著者:Krittanawong C, Kitai T. 

雑誌:Cardiovasc Ther. 2017. 121(6). 35:e12272.

心不全症状では、心房性Na利尿ペプチド(ANP)濃度を上昇させます。このANPは主に腎臓で発現し、機能としては心保護作用があり、ネプリライシンはこのANPを分解する作用がある。

このネプリライシンの分解を阻害するのがプリルリシン阻害薬(nep inhibitor)である。

このアンジオテンシン受容体拮抗薬ネプリルリシン阻害薬(ARNI)は、心不全患者の罹患率、死亡率、再入院率を改善する可能性がある

PARADIGM-HF試験では、ejection fraction(EF)が減弱した心不全患者においてARNIが罹患率および死亡率を低下させることが示され、現在進行中のPARAMOUNT試験およびPARAGON-HF試験では、EFが温存された心不全患者でARNIが罹患率および死亡率の改善効果を有するかどうかが決定された。

しかしながら、ARNIの長期的投与による認知機能障害やアルツハイマー病については不明な点がある。

この部分が脳科学に興味がある方のポイントになるかもしれません。それは、認知症の病態ではアミロイドβ蛋白が発現しますが、これを分解するのがネプリライシンになります。したがって、nep inhibitorの長期投与による効果を検証しなければなりません。

ネプリライシンを阻害することにより、ANP濃度が上昇し、血管拡張作用やナトリウム利尿作用が発現することが知られている。

ネプリライシンはANPのみならず、脳内ナトリウム利尿ペプチド、C型ナトリウム利尿ペプチド、SP、BK、アドレノメドゥリン、CPGR、グルカゴン、バソプレシン、血管活性腸管ポリペプチド、Enk、オキシトシン、ガストリン、NK-A、エンドセリン-1、アンジオテンシンなどの他の血管活性ペプチドも加水分解する。

PARADIGM-HF試験およびPARAMOUNT試験の結果から、ARNIの投与は37ヵ月間で安全であることが示された。
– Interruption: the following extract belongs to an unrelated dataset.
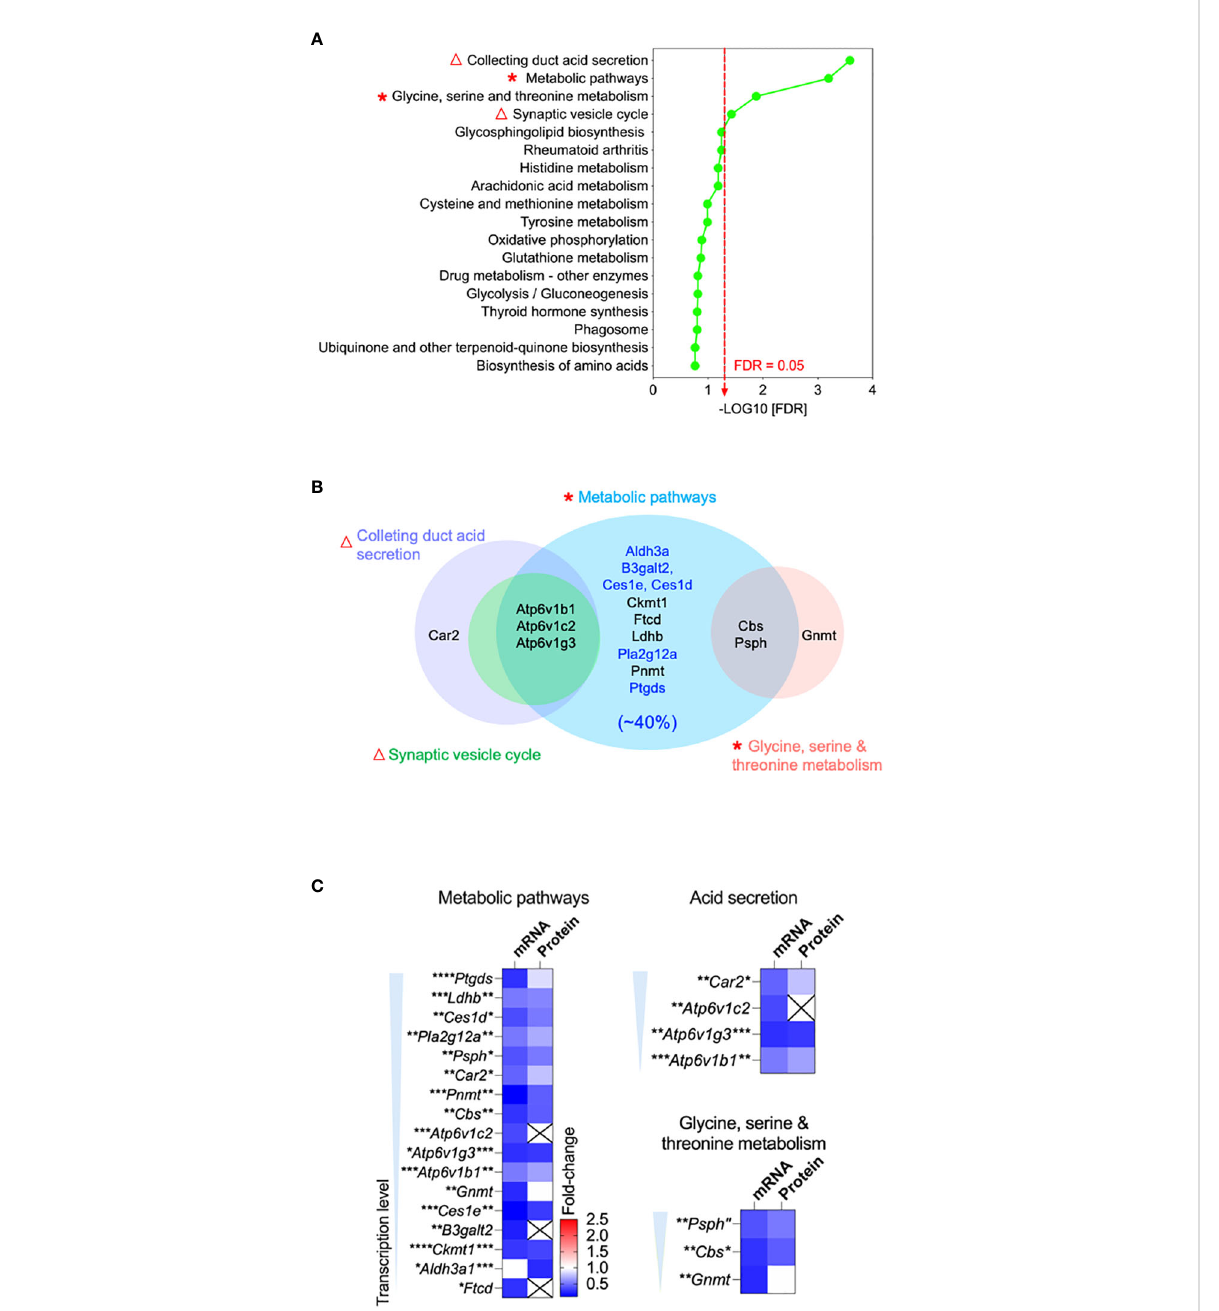
FIGURE 3 Bioinformatics revealed downregulation of acid secretion and metabolic pathways in the OCLN-de fi cient epididymis. (A) Integrative bioinformatic analysis revealed the downregulated acid secretion (triangles) and metabolic pathways (asterisks) in the epididymis of OCLN- de fi cient versus WT mice. Plot showing the enriched KEGG pathway terms obtained using all differential expressed genes (DEGs) of the combined transcriptomic and proteomics of whole epididymis of adult OCLN - de fi cient versus WT mice. Triangles indicate the impaired acid secretion associated pathways and asterisks metabolic associated pathways. (B) Venn diagram of the shortlisted DEGs in the signi fi cantly downregulated metabolic pathways in panel (A) Blue terms indicate the enriched genes for the enzymes relating lipid catabolism pathway, which makes up 40% of the shortlisted genes. (C) Heatmaps showing the fold-changes of transcriptional and proteomic levels of the shortlisted DEGs in the signi fi cantly altered pathways, including metabolism, acid secretion and amino acid metabolism. Data were means ± SD from (n > 3 animals per group). * P <0.05, ** P <0.01, *** P <0.001, **** P <0.0001, unpaired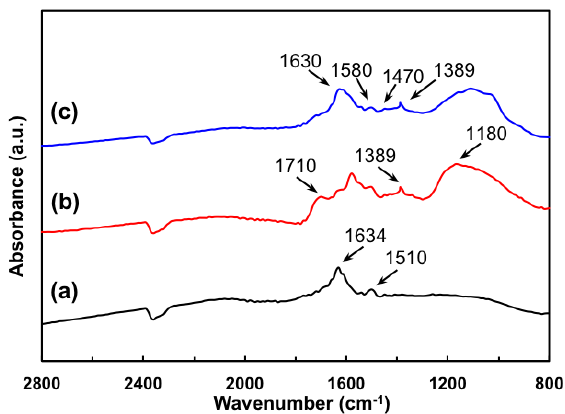
Figure 2. FTIR spectra of ( a ) pristine MWNTs, ( b ) acid-treated multi-walled carbon nanotubes (AT-MWNTs), and ( c ) amino-functionalized multi-walled carbon nanotubes (AF-MWNTs).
PARADIGM-HF試験においても調査機関が短期間であるため、長期的な副作用の評価が行えていなかった。そのため、筆者らはARNIの薬理遺伝学的因子と潜在的な長期的な副作用を明らかにすることを試みた。

医師は、アルツハイマー病および脳アミロイド血管症の遺伝的危険因子を有する高齢患者を注意深くモニターすべきであるとしている。